2. Clinton’s image as a protector of the needy, especially women and children, is overblown. Getting at her fixation with wealth (a fault line that runs back to the Whitewater and cattle futures scandals) puts a dent in that image of selfless protector of the weak. Worth pursuing is her record on human rights. She gave some lovely speeches from time to time. But her reticence on the Green Revolution, dismissiveness of human rights as a front-burner issue with China and opposition to the Magnitsky Act (until its passage was inevitable) don’t reflect well on her concern for the oppressed. Likewise, her recent thumbs-up for the freed Pussy Riot rock band members smacks of opportunism; she did virtually nothing for human rights in Russia when she had the chance. As Sawyer did in honing in on specifics, asking what she personally did for women and children and whether the status of women in China, Russia, the Arab World and Afghanistan improved when she was secretary of state would be revealing. By the way, other than the Foundation (funded by rich people and powerful entities), what charities does she give to and in what amounts? Does she match Mitt Romney’s generosity?

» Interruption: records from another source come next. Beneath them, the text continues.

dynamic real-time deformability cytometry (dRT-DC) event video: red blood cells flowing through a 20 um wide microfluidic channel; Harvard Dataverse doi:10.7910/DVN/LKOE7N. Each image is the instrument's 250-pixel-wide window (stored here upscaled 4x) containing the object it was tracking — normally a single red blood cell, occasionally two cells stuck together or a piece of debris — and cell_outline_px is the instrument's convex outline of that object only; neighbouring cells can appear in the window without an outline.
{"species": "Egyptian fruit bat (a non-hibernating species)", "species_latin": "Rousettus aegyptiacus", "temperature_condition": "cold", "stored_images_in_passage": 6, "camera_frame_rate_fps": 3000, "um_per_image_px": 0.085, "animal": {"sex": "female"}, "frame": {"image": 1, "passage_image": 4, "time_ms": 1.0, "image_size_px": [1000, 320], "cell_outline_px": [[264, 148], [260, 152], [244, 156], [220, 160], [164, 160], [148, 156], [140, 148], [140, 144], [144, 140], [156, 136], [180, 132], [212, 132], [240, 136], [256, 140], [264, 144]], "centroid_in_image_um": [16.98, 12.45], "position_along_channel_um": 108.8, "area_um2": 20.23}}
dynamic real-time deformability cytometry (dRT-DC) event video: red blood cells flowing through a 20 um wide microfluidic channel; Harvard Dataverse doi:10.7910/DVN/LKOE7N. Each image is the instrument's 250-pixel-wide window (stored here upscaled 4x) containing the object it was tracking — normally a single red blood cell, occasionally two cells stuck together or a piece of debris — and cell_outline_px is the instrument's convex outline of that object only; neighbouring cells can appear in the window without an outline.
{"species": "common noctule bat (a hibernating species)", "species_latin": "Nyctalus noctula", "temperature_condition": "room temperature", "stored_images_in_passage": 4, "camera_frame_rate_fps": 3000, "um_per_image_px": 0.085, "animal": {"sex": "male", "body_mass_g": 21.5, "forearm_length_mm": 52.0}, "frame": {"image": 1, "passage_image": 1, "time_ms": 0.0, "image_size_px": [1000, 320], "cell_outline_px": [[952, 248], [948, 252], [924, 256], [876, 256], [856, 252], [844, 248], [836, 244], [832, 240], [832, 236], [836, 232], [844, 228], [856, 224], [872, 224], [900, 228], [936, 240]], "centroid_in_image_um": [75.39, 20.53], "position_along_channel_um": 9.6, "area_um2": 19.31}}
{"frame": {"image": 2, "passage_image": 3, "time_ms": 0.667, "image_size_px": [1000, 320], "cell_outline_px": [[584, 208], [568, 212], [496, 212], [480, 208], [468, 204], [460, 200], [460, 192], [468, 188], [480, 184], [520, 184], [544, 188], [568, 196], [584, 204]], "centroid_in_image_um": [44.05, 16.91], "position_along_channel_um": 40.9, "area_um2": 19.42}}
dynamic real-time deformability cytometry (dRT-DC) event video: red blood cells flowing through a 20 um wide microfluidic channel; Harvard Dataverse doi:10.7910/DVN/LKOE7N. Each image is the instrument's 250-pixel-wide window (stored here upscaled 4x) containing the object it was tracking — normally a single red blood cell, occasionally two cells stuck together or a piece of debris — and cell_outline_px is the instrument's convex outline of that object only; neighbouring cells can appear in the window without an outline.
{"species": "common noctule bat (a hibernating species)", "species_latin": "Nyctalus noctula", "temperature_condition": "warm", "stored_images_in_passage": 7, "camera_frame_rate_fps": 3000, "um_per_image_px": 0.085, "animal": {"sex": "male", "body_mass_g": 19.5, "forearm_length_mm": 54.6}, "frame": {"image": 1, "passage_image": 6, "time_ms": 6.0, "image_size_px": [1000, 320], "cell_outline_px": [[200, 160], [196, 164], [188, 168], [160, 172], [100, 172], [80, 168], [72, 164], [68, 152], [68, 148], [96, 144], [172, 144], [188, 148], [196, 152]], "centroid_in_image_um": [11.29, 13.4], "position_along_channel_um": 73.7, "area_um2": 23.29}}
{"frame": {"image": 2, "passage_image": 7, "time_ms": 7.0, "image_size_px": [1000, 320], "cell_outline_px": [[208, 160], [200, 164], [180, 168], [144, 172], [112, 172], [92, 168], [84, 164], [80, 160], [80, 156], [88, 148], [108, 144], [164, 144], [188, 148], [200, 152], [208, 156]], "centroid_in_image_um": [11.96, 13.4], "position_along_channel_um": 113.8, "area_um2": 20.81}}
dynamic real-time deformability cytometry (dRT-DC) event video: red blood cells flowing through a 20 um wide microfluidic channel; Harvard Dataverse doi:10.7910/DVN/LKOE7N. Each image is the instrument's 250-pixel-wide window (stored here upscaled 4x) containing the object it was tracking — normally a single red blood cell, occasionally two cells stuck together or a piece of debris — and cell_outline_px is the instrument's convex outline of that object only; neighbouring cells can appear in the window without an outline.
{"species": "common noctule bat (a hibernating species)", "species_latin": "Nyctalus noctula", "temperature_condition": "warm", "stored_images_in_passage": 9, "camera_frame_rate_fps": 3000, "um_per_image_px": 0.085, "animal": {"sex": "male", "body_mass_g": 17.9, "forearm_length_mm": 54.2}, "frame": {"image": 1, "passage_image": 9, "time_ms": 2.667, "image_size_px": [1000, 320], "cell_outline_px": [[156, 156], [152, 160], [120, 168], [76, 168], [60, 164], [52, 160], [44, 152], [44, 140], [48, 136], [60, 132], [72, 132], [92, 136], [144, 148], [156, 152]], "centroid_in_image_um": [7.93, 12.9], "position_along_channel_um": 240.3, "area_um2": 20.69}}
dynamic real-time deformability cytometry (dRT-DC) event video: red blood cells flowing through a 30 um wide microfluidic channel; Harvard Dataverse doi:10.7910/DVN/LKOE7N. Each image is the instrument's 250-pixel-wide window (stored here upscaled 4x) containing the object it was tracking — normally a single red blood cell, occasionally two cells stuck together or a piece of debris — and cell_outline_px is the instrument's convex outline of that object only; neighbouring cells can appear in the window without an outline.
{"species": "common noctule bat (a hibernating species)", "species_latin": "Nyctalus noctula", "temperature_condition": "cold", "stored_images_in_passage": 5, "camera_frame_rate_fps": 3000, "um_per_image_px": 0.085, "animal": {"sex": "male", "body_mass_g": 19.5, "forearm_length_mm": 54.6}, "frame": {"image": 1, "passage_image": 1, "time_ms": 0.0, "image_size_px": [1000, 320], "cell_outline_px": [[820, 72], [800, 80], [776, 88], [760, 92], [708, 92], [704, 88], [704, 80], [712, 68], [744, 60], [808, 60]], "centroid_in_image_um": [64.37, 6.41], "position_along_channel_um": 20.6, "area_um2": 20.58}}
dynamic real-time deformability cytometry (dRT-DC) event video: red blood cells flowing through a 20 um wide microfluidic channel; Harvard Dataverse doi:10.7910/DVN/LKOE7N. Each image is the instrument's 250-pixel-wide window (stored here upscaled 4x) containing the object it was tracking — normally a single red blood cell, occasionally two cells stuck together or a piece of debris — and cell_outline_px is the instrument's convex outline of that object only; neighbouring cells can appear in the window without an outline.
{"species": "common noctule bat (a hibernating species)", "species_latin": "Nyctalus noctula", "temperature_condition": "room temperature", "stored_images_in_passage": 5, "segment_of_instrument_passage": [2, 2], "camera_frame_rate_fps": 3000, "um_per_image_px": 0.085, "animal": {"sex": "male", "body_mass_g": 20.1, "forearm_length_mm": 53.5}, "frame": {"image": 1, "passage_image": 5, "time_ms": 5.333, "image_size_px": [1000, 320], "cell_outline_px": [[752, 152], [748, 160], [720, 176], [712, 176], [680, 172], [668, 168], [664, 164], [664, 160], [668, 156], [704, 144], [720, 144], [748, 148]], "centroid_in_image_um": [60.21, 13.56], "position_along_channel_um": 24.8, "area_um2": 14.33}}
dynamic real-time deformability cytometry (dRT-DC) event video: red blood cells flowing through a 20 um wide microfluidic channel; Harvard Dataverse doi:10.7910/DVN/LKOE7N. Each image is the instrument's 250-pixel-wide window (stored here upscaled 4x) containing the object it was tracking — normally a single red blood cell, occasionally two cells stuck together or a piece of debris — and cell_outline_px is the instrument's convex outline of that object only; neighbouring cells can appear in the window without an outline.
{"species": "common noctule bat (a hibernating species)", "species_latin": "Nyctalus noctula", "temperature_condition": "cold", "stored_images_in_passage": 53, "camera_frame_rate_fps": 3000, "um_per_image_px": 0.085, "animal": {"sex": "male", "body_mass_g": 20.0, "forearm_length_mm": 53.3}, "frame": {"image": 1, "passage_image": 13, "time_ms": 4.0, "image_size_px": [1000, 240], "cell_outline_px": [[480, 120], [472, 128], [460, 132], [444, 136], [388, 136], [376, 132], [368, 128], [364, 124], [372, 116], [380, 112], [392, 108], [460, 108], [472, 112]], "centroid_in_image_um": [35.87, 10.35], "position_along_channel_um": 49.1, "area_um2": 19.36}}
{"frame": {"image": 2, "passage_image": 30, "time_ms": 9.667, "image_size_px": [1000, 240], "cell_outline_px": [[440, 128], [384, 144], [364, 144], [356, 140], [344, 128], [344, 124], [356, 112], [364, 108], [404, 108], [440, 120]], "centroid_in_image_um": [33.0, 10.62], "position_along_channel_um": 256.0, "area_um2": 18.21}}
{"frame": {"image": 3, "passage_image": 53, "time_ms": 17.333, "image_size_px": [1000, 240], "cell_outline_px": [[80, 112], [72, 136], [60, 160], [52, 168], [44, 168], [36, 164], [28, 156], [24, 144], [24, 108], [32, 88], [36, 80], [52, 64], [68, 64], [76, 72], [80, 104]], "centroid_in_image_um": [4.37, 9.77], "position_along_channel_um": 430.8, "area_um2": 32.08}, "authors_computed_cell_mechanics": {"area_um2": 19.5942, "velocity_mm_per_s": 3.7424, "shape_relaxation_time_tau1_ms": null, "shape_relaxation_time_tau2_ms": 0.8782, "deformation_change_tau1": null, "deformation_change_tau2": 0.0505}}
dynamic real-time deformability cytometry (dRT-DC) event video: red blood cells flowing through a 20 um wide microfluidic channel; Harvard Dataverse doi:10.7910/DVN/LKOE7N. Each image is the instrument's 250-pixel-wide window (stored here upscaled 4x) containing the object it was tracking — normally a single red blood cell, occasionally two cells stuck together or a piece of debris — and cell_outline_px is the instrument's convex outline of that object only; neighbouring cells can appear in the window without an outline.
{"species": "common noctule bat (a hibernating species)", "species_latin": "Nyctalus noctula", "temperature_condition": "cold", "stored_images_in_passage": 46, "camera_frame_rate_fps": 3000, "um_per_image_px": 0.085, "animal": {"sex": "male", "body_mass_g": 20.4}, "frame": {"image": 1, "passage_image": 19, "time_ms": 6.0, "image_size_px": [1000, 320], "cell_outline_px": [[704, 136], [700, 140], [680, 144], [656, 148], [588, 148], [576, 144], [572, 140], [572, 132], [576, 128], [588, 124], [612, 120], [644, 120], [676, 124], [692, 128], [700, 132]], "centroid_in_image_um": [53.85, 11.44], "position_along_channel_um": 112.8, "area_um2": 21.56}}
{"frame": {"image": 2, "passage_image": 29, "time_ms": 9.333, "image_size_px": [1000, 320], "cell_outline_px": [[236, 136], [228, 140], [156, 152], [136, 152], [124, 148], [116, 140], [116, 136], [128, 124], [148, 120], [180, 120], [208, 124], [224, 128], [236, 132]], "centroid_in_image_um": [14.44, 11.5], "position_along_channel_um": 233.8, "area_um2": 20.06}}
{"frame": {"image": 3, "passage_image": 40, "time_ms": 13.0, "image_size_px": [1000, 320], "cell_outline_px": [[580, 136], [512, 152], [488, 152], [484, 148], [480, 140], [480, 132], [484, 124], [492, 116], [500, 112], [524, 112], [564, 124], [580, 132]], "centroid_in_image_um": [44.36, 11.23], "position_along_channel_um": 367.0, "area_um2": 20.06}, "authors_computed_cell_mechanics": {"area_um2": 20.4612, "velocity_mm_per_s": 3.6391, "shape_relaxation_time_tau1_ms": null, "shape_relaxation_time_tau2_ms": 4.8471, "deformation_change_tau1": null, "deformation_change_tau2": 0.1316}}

3. What policy ideas has she had, and what plans for the future does she have? What came through in the interview is that Clinton has become a political celebrity by being in or close to power, not by dent of creative policy or bold initiatives. She has talked about her role in passing the baton to future secretaries of state, as if that is an accomplishment. She insisted that presidents don’t have grand doctrines these days. So what exactly does she bring to public service and to a future presidency other than her own celebrity? What was her policy for the Arab Spring? (Silence. Birds chirping.) If the Middle East “peace process” was a dead end, what does she think is the role of the United States in the region?
4. A delegator, not a leader. President Obama pleads that he was in the dark on numerous scandals (e.g. the Internal Revenue Service, the Department of Veterans Affairs) and learned about these things in the press. In the case of Benghazi, he insists that he ordered his staff to protect our people; he then appears to have taken himself out of the loop on the night of the attack. Being a hands-off leader and blaming underlings aren’t working out so well for him, and Clinton’s assertion that ordering people to keep Benghazi secure likewise rings hollow. Insisting that barking bland orders is akin to proper management won’t be received well by voters who see the perils of a president who practices plausible deniability on a daily basis. Pressing Clinton on what she did to ensure that objectives were followed, what she did to ensure that key information flowed to her and whether all that travel really accomplished anything goes to a weak point for her — basic managerial competence.
5. What about all that money? Clinton got in plenty of hot water suggesting that she and her husband were struggling, at one point claiming that she was $12 million in debt, and that she’s been obliged to scrounge up speaking gigs (for $200,000 or more a pop). The interview reminds us that the Clintons have an arm’s-length relationship with financial propriety. Will Clinton reveal a list of all her speaking engagements, all the Clinton Foundation donors and an explanation for the debt they managed to ring up? Unlike Mitt Romney, for whom we knew how he earned his money, the Clintons’ financial backers and generous friends remain a bit of a mystery. There is no excuse not to bear all, and reporters should ask her some basics (e.g. did foreign governments or entities owned by foreign governments contribute to the Foundation) and probe how forthcoming she will be if she runs.
6. Don’t let up. Sawyer did what few congressional committee members, reporters and debate opponents do — stick with a subject, listen to the answer and press her for responsive and complete answers. This seems rudimentary, but in fact, it’s rarely done. Clinton is so used to evading the question and giving flim-flam answers that a genuinely tough inquisitor throws her back on her heels. A persistent and prepared interrogator makes news and serves the public well.